Render the material as a Markdown table with the columns Row and Line, one numbered row per line and no blank lines. Cover only the lines from the one with "kingdom: Plantae" through the end of the material.

※ ※ ※

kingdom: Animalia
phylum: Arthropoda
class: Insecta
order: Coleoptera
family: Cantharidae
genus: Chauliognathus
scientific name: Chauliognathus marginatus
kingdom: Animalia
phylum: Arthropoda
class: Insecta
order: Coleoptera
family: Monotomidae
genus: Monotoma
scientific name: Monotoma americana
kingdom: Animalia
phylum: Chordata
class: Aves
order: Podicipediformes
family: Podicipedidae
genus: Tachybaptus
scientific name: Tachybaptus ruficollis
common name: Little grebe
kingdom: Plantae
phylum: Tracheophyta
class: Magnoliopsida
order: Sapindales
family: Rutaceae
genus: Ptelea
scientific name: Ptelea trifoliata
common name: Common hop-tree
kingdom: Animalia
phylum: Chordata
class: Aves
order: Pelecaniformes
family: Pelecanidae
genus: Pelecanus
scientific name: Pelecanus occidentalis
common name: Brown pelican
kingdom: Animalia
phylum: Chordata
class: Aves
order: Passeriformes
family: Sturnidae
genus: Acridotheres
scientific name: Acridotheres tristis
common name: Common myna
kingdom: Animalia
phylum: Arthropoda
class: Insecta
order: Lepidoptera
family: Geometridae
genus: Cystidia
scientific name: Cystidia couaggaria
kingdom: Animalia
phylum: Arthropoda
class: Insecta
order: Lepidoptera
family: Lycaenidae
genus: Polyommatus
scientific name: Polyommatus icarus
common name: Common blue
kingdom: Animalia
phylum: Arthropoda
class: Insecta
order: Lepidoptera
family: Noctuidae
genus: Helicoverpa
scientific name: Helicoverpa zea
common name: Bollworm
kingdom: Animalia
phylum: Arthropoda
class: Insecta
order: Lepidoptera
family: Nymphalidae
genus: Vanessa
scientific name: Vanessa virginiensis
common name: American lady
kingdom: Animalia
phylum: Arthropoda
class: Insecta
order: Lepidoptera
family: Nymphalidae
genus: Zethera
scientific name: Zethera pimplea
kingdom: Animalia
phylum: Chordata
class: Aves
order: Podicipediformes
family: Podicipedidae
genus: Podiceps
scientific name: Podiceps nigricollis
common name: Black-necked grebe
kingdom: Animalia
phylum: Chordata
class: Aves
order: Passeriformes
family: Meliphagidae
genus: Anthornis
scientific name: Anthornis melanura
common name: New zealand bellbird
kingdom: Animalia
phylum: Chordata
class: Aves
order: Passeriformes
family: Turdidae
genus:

※ ※ ※

Exercise output:
| Row | Line |
|---|---|
| 1 | kingdom: Plantae |
| 2 | phylum: Tracheophyta |
| 3 | class: Magnoliopsida |
| 4 | order: Sapindales |
| 5 | family: Rutaceae |
| 6 | genus: Ptelea |
| 7 | scientific name: Ptelea trifoliata |
| 8 | common name: Common hop-tree |
| 9 | kingdom: Animalia |
| 10 | phylum: Chordata |
| 11 | class: Aves |
| 12 | order: Pelecaniformes |
| 13 | family: Pelecanidae |
| 14 | genus: Pelecanus |
| 15 | scientific name: Pelecanus occidentalis |
| 16 | common name: Brown pelican |
| 17 | kingdom: Animalia |
| 18 | phylum: Chordata |
| 19 | class: Aves |
| 20 | order: Passeriformes |
| 21 | family: Sturnidae |
| 22 | genus: Acridotheres |
| 23 | scientific name: Acridotheres tristis |
| 24 | common name: Common myna |
| 25 | kingdom: Animalia |
| 26 | phylum: Arthropoda |
| 27 | class: Insecta |
| 28 | order: Lepidoptera |
| 29 | family: Geometridae |
| 30 | genus: Cystidia |
| 31 | scientific name: Cystidia couaggaria |
| 32 | kingdom: Animalia |
| 33 | phylum: Arthropoda |
| 34 | class: Insecta |
| 35 | order: Lepidoptera |
| 36 | family: Lycaenidae |
| 37 | genus: Polyommatus |
| 38 | scientific name: Polyommatus icarus |
| 39 | common name: Common blue |
| 40 | kingdom: Animalia |
| 41 | phylum: Arthropoda |
| 42 | class: Insecta |
| 43 | order: Lepidoptera |
| 44 | family: Noctuidae |
| 45 | genus: Helicoverpa |
| 46 | scientific name: Helicoverpa zea |
| 47 | common name: Bollworm |
| 48 | kingdom: Animalia |
| 49 | phylum: Arthropoda |
| 50 | class: Insecta |
| 51 | order: Lepidoptera |
| 52 | family: Nymphalidae |
| 53 | genus: Vanessa |
| 54 | scientific name: Vanessa virginiensis |
| 55 | common name: American lady |
| 56 | kingdom: Animalia |
| 57 | phylum: Arthropoda |
| 58 | class: Insecta |
| 59 | order: Lepidoptera |
| 60 | family: Nymphalidae |
| 61 | genus: Zethera |
| 62 | scientific name: Zethera pimplea |
| 63 | kingdom: Animalia |
| 64 | phylum: Chordata |
| 65 | class: Aves |
| 66 | order: Podicipediformes |
| 67 | family: Podicipedidae |
| 68 | genus: Podiceps |
| 69 | scientific name: Podiceps nigricollis |
| 70 | common name: Black-necked grebe |
| 71 | kingdom: Animalia |
| 72 | phylum: Chordata |
| 73 | class: Aves |
| 74 | order: Passeriformes |
| 75 | family: Meliphagidae |
| 76 | genus: Anthornis |
| 77 | scientific name: Anthornis melanura |
| 78 | common name: New zealand bellbird |
| 79 | kingdom: Animalia |
| 80 | phylum: Chordata |
| 81 | class: Aves |
| 82 | order: Passeriformes |
| 83 | family: Turdidae |
| 84 | genus: |